- ASSIGNMENT -
Two lines below mark the span: the one containing "is no significant" and the one containing "of benign fallopian". Set down both, plus every line between, exactly as they stand, and nothing else.

Collected data:
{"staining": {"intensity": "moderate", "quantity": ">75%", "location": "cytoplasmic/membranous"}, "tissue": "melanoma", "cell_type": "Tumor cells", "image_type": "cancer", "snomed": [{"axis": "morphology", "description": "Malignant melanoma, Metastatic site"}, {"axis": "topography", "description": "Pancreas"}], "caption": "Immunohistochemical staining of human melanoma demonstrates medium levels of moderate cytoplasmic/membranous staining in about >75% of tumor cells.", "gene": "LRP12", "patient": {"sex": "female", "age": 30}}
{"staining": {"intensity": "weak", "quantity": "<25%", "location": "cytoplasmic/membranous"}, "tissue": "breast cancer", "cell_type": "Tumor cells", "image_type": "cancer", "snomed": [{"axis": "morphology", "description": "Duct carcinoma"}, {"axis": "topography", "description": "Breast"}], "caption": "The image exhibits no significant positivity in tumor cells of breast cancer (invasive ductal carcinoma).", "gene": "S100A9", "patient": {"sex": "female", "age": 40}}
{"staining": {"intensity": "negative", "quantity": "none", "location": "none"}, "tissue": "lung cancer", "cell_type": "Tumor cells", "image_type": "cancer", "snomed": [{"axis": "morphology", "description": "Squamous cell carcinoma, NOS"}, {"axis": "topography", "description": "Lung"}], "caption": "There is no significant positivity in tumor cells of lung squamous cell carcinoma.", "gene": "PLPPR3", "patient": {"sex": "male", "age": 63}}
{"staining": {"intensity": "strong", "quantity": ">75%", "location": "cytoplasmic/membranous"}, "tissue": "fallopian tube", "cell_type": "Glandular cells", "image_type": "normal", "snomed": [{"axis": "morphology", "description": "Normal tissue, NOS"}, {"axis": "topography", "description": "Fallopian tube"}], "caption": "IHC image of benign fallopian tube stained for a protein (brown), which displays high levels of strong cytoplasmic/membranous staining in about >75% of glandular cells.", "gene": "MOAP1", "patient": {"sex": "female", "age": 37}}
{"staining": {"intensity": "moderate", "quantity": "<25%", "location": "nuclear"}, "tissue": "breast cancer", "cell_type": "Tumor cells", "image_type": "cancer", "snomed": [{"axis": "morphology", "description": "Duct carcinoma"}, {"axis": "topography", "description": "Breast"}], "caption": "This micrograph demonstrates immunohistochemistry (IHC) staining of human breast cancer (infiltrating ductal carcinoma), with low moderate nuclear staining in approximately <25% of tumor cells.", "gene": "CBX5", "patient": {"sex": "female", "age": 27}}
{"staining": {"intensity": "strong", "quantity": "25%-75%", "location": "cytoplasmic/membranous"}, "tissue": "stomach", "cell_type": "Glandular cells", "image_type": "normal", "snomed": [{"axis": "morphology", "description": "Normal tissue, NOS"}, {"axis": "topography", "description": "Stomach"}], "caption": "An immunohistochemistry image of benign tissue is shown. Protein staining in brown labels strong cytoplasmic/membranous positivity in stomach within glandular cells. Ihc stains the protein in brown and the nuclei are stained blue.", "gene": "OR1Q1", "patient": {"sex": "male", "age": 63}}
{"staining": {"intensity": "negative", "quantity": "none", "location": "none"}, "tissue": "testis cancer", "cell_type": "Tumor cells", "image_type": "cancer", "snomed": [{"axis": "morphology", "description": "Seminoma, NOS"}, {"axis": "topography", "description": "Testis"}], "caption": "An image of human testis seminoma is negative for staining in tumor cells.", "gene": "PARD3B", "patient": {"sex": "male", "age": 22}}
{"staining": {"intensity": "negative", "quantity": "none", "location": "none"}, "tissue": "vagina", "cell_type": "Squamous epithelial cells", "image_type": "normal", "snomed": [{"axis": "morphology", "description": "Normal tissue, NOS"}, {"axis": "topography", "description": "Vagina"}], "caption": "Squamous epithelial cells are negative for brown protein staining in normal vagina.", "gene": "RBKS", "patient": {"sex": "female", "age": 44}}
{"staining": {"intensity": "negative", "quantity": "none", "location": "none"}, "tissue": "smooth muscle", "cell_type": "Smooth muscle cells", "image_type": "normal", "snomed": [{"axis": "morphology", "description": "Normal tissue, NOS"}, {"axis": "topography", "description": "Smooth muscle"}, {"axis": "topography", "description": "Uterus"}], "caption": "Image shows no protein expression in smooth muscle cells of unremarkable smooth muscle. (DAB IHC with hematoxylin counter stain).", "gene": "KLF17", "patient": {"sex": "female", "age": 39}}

- WRITTEN RESPONSE -
{"staining": {"intensity": "negative", "quantity": "none", "location": "none"}, "tissue": "lung cancer", "cell_type": "Tumor cells", "image_type": "cancer", "snomed": [{"axis": "morphology", "description": "Squamous cell carcinoma, NOS"}, {"axis": "topography", "description": "Lung"}], "caption": "There is no significant positivity in tumor cells of lung squamous cell carcinoma.", "gene": "PLPPR3", "patient": {"sex": "male", "age": 63}}
{"staining": {"intensity": "strong", "quantity": ">75%", "location": "cytoplasmic/membranous"}, "tissue": "fallopian tube", "cell_type": "Glandular cells", "image_type": "normal", "snomed": [{"axis": "morphology", "description": "Normal tissue, NOS"}, {"axis": "topography", "description": "Fallopian tube"}], "caption": "IHC image of benign fallopian tube stained for a protein (brown), which displays high levels of strong cytoplasmic/membranous staining in about >75% of glandular cells.", "gene": "MOAP1", "patient": {"sex": "female", "age": 37}}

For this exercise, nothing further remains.